USE OF MONOCLONAL ANTIBODIES TO INVESTIGATE THE PRE-INVASIVE PROCESSES INVOLVED IN INFECTIONS OF WHEAT BY STAGONOSPORA NODORUM
E ZELINGER1, FM DEWEY2, SJ GURR2 and CR HAWES1
1Research School of Biological and Molecular Sciences, Oxford Brookes University, Headington, Oxford OX3 0BP, UK; 2Department of Plant Sciences, University of Oxford, Oxford OXI 3RB, UK
Background and objectives
Stagonospora nodorum (Septoria nodorum) is an airborne foliar pathogen. It is responsible for the leaf and glume-blotch disease in wheat (Triticum aestivum) and other cereals, and has become a significant problem in recent years [1, 2].
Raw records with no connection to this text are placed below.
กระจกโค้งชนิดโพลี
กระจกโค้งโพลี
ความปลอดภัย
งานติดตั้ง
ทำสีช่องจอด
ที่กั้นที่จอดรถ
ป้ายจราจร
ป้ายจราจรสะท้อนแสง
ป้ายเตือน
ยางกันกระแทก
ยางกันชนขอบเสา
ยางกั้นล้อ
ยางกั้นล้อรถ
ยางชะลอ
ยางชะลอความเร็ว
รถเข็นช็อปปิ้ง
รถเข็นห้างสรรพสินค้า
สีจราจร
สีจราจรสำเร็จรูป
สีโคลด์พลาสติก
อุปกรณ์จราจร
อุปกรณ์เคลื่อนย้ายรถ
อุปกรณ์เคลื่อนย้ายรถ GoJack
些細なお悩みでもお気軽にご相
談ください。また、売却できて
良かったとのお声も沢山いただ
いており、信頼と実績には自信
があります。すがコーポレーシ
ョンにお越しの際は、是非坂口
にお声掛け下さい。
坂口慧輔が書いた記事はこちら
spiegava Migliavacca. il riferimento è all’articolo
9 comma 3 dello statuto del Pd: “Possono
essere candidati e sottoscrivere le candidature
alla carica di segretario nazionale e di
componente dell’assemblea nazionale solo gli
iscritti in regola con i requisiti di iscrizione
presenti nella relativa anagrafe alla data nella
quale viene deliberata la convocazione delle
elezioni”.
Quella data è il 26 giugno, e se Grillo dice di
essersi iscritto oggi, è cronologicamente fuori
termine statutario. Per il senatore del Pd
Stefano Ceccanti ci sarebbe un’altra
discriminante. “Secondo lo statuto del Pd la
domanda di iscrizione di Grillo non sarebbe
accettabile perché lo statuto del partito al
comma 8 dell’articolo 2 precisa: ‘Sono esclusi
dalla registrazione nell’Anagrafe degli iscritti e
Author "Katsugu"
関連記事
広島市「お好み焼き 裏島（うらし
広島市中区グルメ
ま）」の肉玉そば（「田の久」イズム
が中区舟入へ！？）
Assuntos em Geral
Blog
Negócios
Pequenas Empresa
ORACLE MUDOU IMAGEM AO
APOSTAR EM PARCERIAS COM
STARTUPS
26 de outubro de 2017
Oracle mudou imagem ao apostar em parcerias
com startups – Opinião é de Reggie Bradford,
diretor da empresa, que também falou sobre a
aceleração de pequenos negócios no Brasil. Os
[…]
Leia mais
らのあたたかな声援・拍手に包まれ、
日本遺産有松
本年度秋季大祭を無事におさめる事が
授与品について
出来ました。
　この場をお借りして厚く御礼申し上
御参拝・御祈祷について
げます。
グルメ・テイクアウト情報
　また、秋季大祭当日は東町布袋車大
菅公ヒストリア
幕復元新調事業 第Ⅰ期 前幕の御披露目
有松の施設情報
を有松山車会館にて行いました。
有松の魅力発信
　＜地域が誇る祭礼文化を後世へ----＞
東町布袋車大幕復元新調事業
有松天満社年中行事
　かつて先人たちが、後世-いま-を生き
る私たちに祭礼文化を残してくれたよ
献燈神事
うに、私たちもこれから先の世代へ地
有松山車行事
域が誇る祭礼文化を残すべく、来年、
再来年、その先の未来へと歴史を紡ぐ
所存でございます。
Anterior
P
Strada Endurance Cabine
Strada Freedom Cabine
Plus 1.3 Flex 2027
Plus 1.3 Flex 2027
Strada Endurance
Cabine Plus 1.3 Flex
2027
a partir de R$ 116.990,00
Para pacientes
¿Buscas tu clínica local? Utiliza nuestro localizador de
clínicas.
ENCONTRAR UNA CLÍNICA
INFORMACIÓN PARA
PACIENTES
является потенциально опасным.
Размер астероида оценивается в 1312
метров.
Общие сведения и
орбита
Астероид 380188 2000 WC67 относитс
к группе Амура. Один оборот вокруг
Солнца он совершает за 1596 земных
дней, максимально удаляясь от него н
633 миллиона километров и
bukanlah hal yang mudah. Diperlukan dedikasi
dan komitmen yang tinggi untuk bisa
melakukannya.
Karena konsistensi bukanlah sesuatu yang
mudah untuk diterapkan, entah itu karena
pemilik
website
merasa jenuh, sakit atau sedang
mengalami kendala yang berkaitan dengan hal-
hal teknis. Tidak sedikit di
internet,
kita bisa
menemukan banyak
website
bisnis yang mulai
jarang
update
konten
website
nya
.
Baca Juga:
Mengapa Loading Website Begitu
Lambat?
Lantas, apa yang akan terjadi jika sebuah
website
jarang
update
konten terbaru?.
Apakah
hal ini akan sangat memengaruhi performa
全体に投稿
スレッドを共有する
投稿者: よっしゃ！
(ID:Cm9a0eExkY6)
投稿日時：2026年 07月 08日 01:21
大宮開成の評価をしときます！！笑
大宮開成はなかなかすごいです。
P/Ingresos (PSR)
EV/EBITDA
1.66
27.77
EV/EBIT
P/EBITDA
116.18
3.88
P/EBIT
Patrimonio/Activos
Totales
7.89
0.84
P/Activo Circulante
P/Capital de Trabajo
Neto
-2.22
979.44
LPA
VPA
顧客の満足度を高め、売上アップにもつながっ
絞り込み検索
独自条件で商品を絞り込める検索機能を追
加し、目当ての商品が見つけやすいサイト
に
To date most of the work has concentrated on the post-invasive course of action. Little is known about the early stages occurring between S. nodorum and wheat on the leaf surface prior to penetration. The aim of this study was to investigate these stages focusing on three particular processes: adhesion of pycnidiospores and germ tubes to the leaf surface, germination, and penetration. This was achieved by raising specific monoclonal antibodies (MAbs) for use as tools for immunolabelling the pathogen.
Materials and methods
A large panel of MAbs were raised against (i) a suspension of pycnidiospores; (ii) pycnidiospores germinated on agar; and (iii) extracts from infected wheat leaves. The MAbs were screened by immunofluorescence against spores germinated in 96-well microtitre plates to select the best ones to distinguish between pycnidiospores, mycelium and extracellular matrices (Ecm). For detailed in vitro studies the spores were germinated on multi-well glass slides, 1x105/ml suspension per well, at 25°C for 7-8 h in high relative humidity. The germinated spores were labelled with the MAbs and viewed by epi-fluorescence microscopy. For in vivo studies wheat seedlings were grown in a growth cabinet at 17°C with 16 h daylight for 9 days. Seedlings were inoculated by spraying a volume of 1x106/ml spore suspension until run-off, then covered with a polyethylene bag and put back in the phytotron. Leaves were sprayed with distilled water before inoculation. Samples were taken after 1, 2, 4, 8 and 12 days. Leaf segments of 2 cm were immunolabelled and viewed as before. A variety of light, epi-fluorescence, laser scanning and electron microscopy methods were employed to visualize the immunolabelled material.
Results and conclusions
Three MAbs were finally selected: (i) SN.MG11-EF7 that recognized only spores in vitro and spores plus surrounding Ecm in vivo; (ii) WI.CB2-DD2 which recognized only mycelium; and (iii) SN.CH9-E68 which recognized Ecm at the germ-tube periphery in vitro and secretion areas of different sizes along the germ tubes in vivo. We propose that Ecm covering the spores may have a role in adhesion of spores to the leaf surface. The Ecm along the germ tubes may also have a role in adhesion particularly around penetration sites. Experiments to determine the role of Ecm are ongoing.
1. Shaner G, Buechley G, 1995. Plant Disease 79, 928-938.
2. Leath S, Scharen AL, Lund RE, Dietz-Holmes ME, 1993. Plant Disease 77, 1266-1270.